_Actions to take_
1. In the opinion piece on Orthodox Jewish practice below, what term does the writer use for correct rote practice?
2. Write the next few paragraphs of the opinion piece on Orthodox Jewish practice, picking up after its final sentence.

_Quoted passage_
——
Harvard Professor Emeritus James Kugel has written “Orthodox Jews (myself included) are, by definition, people who like to be told what to do. We accept eagerly the whole ‘prepared table’ of Judaism – not just the idea of avodat H’, but all the detailed plan that goes with it.”

As an observant Jew, I tend to agree with the professor. I am, however, troubled by an increase in the emphasis on correct rote practice – orthopraxy – accompanied by little or no insight. This tends to turn believers into automatons and it diminishes the time-honored religious Jewish practice of learning through questioning and growing within a system of belief.

I’ve been told that a rabbi, well educated in both religious and secular spheres, recently informed his congregants during a sermon that while he himself went to college, he would not make the same mistake with his own children. The implication of the comment, according to the individuals who told me about it, was that good Jewish children should not go to college. It was fine for the previous generation to obtain a higher education but not for their children.

I am further told that this was presented to his congregants as his vision of the correct practice of religion.

If all his congregants were to follow his lead, and if we assume the 250 families in his shul average four children per family, then this rabbi will have potentially relegated 1,000 individuals to lives of relative secular illiteracy.

The recent cancellation of a charitable concert, which was to have been produced and performed by Orthodox Jews, is similarly quite troubling. If concerts will now be so easily disallowed, despite the proper precautions being taken, where will the opportunities for even a little diversion and socialization come from? Those who ask such questions are attacked as non-believers, though it would appear to be otherwise.

There has been much written about a recent study that found the rate of sexual abuse in the frum community to be similar to the rate in the general population. But rather than attempt to understand the study and its implications, all too many in the community have chosen to raise a tremendous uproar against anyone who dares suggest that abuse and domestic violence occur to such a degree in the Orthodox world.
——
_Supplied material_
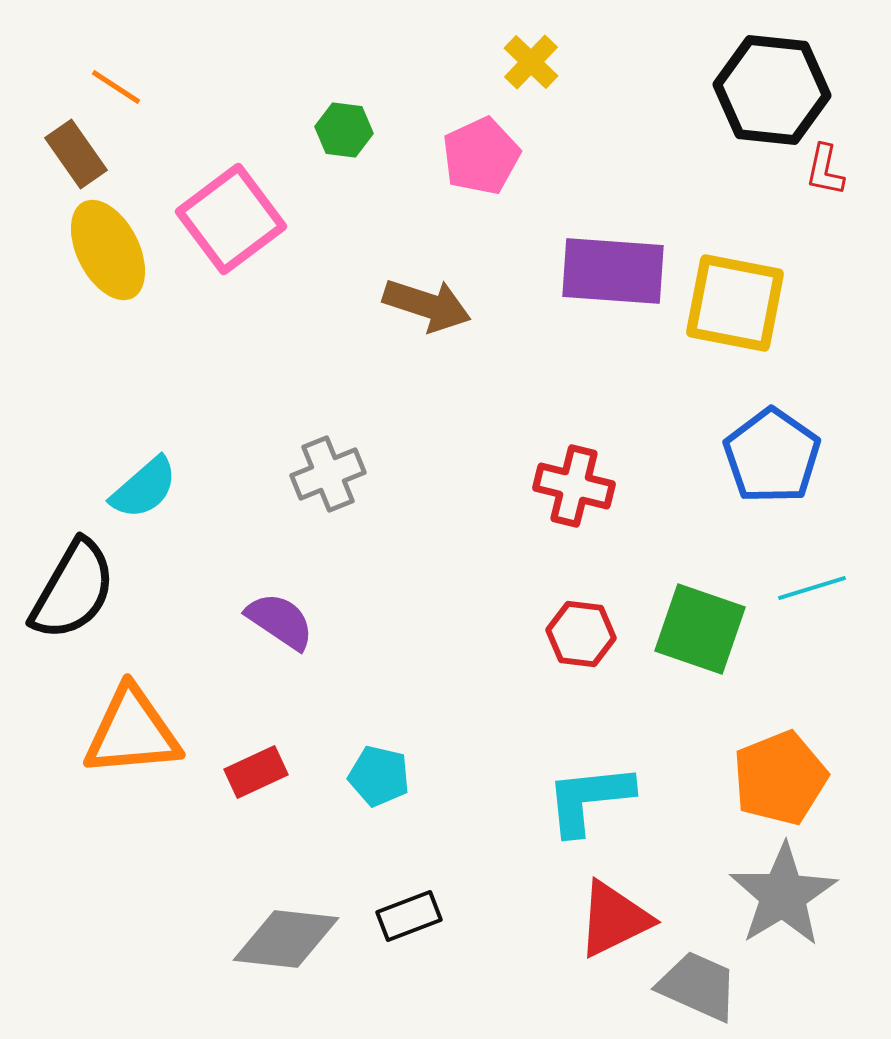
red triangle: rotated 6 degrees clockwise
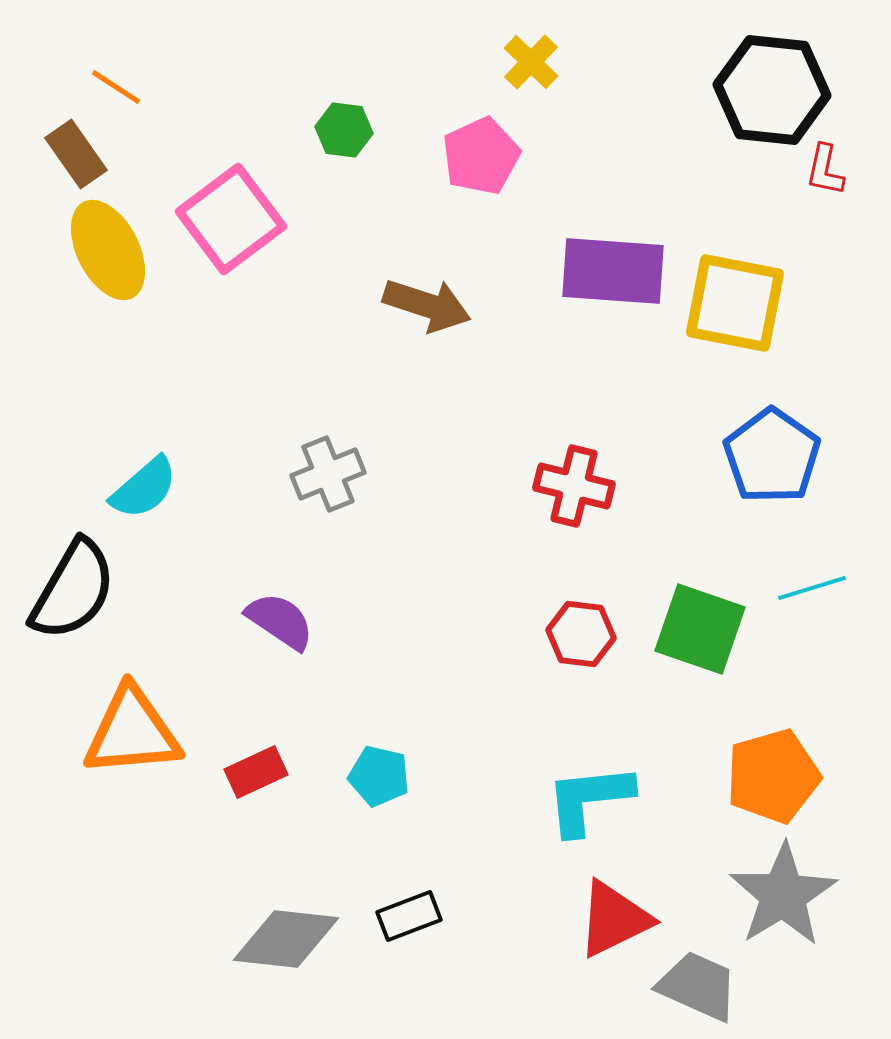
orange pentagon: moved 7 px left, 2 px up; rotated 6 degrees clockwise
——
_Expected responses_
1. Orthopraxy.

2.
Another example of orthopraxy masquerading as orthodoxy can be seen in the new so-called rules of dating that have become ever more stringent.

I was contacted recently by a young man who asked me to intercede on his behalf with his rebbe. The young man had been dating a young woman and gone out with her ten times. He was happy with the process but was not yet ready to make a commitment to marriage. Both he and the woman wanted to continue dating to see if the relationship could develop further. The young man said his rebbe told him to break it off because they had gone out the maximum number of times. Indeed, the rebbe told me the same thing. His position was unyielding.

A young woman came with a similar story – she was told that after 50 hours of dating a person, she should know if he was the one to marry. Here too, young people were being forced into a position of acting without thinking; believing and understanding did not matter.

All groups and religions require a degree of conformity. But Judaism has a system of faith that is different from most others. Most areas of halacha have a “yaish omrim” – another position, another view. The other view is always respected and discussed with an attempt to understand it, even if it is not generally accepted. The purpose of this methodology is to develop belief, not just a blind faith practice.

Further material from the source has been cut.